The cost of carbon emissions increases
The societal cost of emissions keeps rising through droughts, storms, rising levels and the like. In parallel, so will the cost of emitting, manifested through the respective price levels of emissions allowances and of offsetting emissions.
Allowances
While annual allowances at the European carbon market (ETS) historically have been given for free to so-called hard-to-decarbonise industry sectors, the idea is to gradually reduce the number of such allocations to zero. This would progressively raise prices to incentivise further emission reductions. Over the last two years, the price of ETS allowances has doubled.
Offsets
We are likely to see further disclosures such as the Verra "phantom credits" in the near future, despite ongoing work to create a universal offsetting standard by the Voluntary Carbon Markets Integrity Initiative (VCMI). Nevertheless, the current global supply of carbon removal solutions simply cannot meet the aggregate demand stemming from net zero targets. This suggests that most companies underestimate their future CO2 compensation cost, especially in regards to high integrity credits. However, first things first; companies following the Science Based Targets need to set their priorities right and halve their emissions by 2030 altogether without reliance on offsets.

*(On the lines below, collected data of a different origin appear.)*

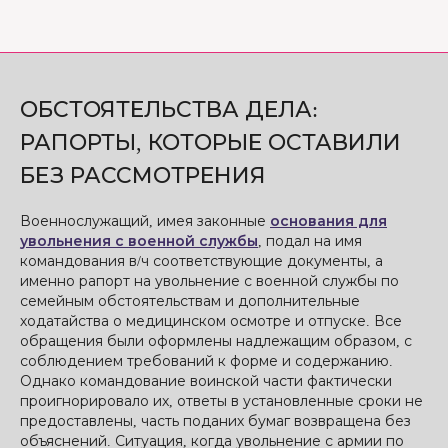
ОБСТОЯТЕЛЬСТВА ДЕЛА:
РАПОРТЫ, КОТОРЫЕ ОСТАВИЛИ
БЕЗ РАССМОТРЕНИЯ
Военнослужащий, имея законные
основания для
увольнения с военной службы
, подал на имя
командования в/ч соответствующие документы, а
именно рапорт на увольнение с военной службы по
семейным обстоятельствам и дополнительные
ходатайства о медицинском осмотре и отпуске. Все
обращения были оформлены надлежащим образом, с
соблюдением требований к форме и содержанию.
Однако командование воинской части фактически
проигнорировало их, ответы в установленные сроки не
предоставлены, часть поданих бумаг возвращена без
объяснений. Ситуация, когда увольнение с армии по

Biodiversity enters the stage
Closely intertwined with climate, the biodiversity crisis is here and it matters. Last year, world leaders at the UN Convention on Biological Diversity COP15 agreed to protect 30% of global land and sea areas by 2030. Seen as a Paris Agreement for nature, this framework paves the road for rising global scrutiny and collaboration along with national and sector-level plans that require companies, financial institutions and investors to take concrete actions. Here, the EU is anticipated to take next steps crafting its Nature restoration law, as part of its broader 2030 biodiversity strategy.
The World Economic Forum, currently convening in Davos, calls for combined nature-positive and net-zero transition initiatives. While energy, inflation, food supply and cyberattacks are of immediate focus, the WEF community ranks biodiversity loss and ecosystem collapse just after climate change in its annual assessment of top global risks within the next decade. In turn, frontrunning business and finance institutions see an opportunity to stay ahead and demand mandatory footprint reporting.
In 2023, we may see early initiatives of biodiversity credits as one of the market-based financial mechanisms to unlock private finance. Whereas carbon offsetting credits are based on projected emissions uptake, biodiversity credits rely on an adequate valuation of ecosystem services and community benefits. As such they may well face credibility challenges similar or worse than their carbon counterparts.
All in all, different factors and topics will impact the green transition with the outcome still in the unknown. Organisations should focus on being agile, setting both short-term and long-term goals, and (simply put) act! In order to reap the benefits of the emerging green economy, we need to get from inertia to action in a systematic way ensuring that organisations are committed, have enough innovation capacity and are internally aligned.